I like to start with why.
Why am I writing a blog called The Failed Actor’s Blog? It’s simple. Last year I came to face certain truths that have been lurking in the background of my life for many, many years. It’s a simple truth. And the truth goes something like this: No matter what I did, no matter how experienced I was, no matter how hard I worked to be the best actor that I could be (with all it’s implied limitations) no matter what I have sacrificed (and the sacrifices have been legion) my career was failing.
I have to take some blame for that and I am sure that we will discuss this in future blogs. There are many ways that I have failed myself. I could have been more confident in selling myself, I could have worked harder at developing accent work that would have made my CV more attractive.

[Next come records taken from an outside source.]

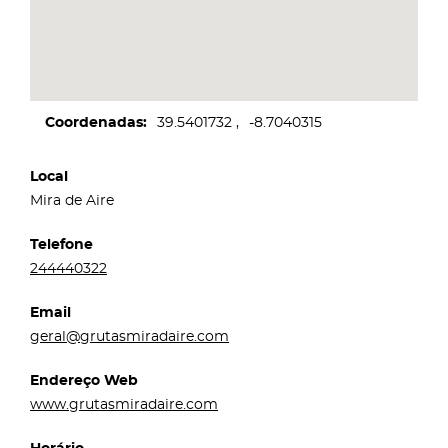
Coordenadas
39.5401732
-8.7040315
Local
Mira de Aire
Telefone
244440322
Email
geral@grutasmiradaire.com
Endereço Web
www.grutasmiradaire.com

All these and more we will explore.
But what is often not explored is how so many actors are failed, not by themselves only, but by an industry that is determined to keep actors silent, acquiescent. An industry, whose brutal, competitive nature creates an environment that leads to mental health issues and burgeoning egos. Where careers are launched and lauded and yet the 1% that work constantly do not represent the world we live in nor is it guaranteed that they have any talent, whatsoever.
Again and again I ask myself why? Why is the industry this way? And can it be any better? I don’t know. But I am going to use this blog to explore all of this. I am not perfect. Due to reviews I’ve received and how I have developed my craft I know I am a good actor but I was striving more to be a ‘working’ actor. I never ever cared about fame and fortune (not that that wouldn’t have been nice) but I did want to always be able to pay my rent through my acting career. That hardly ever happened. There have been bursts of that but mostly I have had to do other jobs to just survive. And there is nothing wrong with that.
Until you enter your forties and you realise that this is going to be your life. That you are not going to achieve being a ‘working’ actor and that there are so many obstacles against you that you start to recognise the new truth – it isn’t going to happen for you. And that brings much sadness, some regret and an awful feeling of waste.
I want to explore those obstacles and ask why they are there and what, if anything, can be done about them.